Single by Tears for Fears

from the album Rule the World: The Greatest Hits
- Released: 13 October 2017
- Recorded: 2017
- Genre: Alternative rock
- Length: 4:21
- Label: Virgin EMI
- Songwriters: Roland Orzabal; Curt Smith; Dan Smith; Mark Crew;
- Producer: Mark Crew

Tears for Fears singles chronology
| "Secret World" (2006) | "I Love You but I'm Lost" (2017) | "The Tipping Point" (2021) |

Music video
- "I Love You but I'm Lost" on YouTube

= I Love You but I'm Lost =

"I Love You but I'm Lost" is a song by the English pop rock band Tears for Fears, released as a single in October 2017. It was the band's first new original release in eleven years, and was one of two new tracks included on the band's greatest hits collection, Rule the World: The Greatest Hits, which was released on 10 November 2017. A video for the song, filmed at Dirty Laundry bar in Los Angeles, was released online in December 2017.

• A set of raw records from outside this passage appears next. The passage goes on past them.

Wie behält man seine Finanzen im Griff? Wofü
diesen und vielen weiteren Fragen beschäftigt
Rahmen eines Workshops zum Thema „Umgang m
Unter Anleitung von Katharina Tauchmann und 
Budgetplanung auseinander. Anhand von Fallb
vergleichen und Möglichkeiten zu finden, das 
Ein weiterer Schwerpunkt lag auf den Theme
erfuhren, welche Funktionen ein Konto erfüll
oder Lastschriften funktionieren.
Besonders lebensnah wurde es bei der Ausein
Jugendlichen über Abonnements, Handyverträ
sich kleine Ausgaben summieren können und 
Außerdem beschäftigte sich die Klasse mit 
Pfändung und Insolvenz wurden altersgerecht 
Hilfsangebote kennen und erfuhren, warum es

The song was written by Tears for Fears members Roland Orzabal and Curt Smith, with Bastille's Dan Smith and producer Mark Crew. Dan Smith’s vocals are used in the song but he wasn’t given official credit. Orzabal said “I don't think he realizes it but we kept it. We may have to pay him.”

Speaking about the track in a press release, Orzabal said: "This song is about the haziness, the blurred lines within a relationship, the sense of having someone and losing someone in the same instant; like putting your arms around that person only for them to instantly disappear into vapours, the idea or ideal of someone who is impossible to pin down or own."